Tasks to carry out:
a – Sum up the forum thread about TechCrunch in three sentences.
b – Carry on the forum thread about TechCrunch from the point where it ends.

Passage provided:
★ ★ ★ ★
No worries. After browsing the Internet for two decades I no longer get
offended by anything.

------
zerostar07
This guy Paul is good for writing sensational hollywood stories. "Sneaky
editor conspires with Lady Evil to overthrow St. Arrington". His TC column was
always sub-par self-promotion. His Guardian column was better. You 'd think
writers get better with time.

------
dr_
I don't have any personal vindication towards any of these journalists, but I
don't understand why it's a big deal that the editor of TechCrunch resides in
New York. Didn't Arrington himself move to Seattle before the sale?

------
rafski
In the end, Paul seems to me just another pawn who doesn't understand the game
he's in—not even who's on whose team.

There are two teams in this game: Team Multimillionaires On Their Way To Be
Billionaires and team Clueless Minions. Guess which team Mike and Arianna are
on?
★ ★ ★ ★
(A run of items)
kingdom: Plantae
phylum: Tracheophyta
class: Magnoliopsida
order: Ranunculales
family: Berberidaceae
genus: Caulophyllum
★ ★ ★ ★
Answers for the tasks:
a – One commenter says that after two decades of browsing the Internet, nothing offends them anymore. Others criticize a writer named Paul, calling him good at sensational Hollywood-style stories, describing his TechCrunch column as sub-par self-promotion compared with his Guardian column, and calling him a pawn who doesn't understand the game he's in. Another commenter asks why it matters that the TechCrunch editor lives in New York, noting that Arrington himself may have moved to Seattle before the sale.

b –
On second thought, chances are Paul just understood what it was all about and
found his way out as a fake kamikaze who gets to leave with all the suicide
bomber honours and yet stay alive and well—which I wish him he does.

------
mvkel
Erick's rebuttal post was pathetic. I'm not sure why editorial independence
matters when the voice of TC is that of a teenage girl's diary.

------
yuvadam
Pastebin'd in case of redaction [1]

[1] - <http://pastebin.com/qhuHiCzh>

------
obtino
Eric's response: "I accept your resignation @paulcarr. Nice timing to post
that while I am on a plane. You are a misinformed coward."

[http://twitter.com/#!/erickschonfeld/status/1148394701839441...](http://twitter.com/#!/erickschonfeld/status/114839470183944193)

The saga rolls on..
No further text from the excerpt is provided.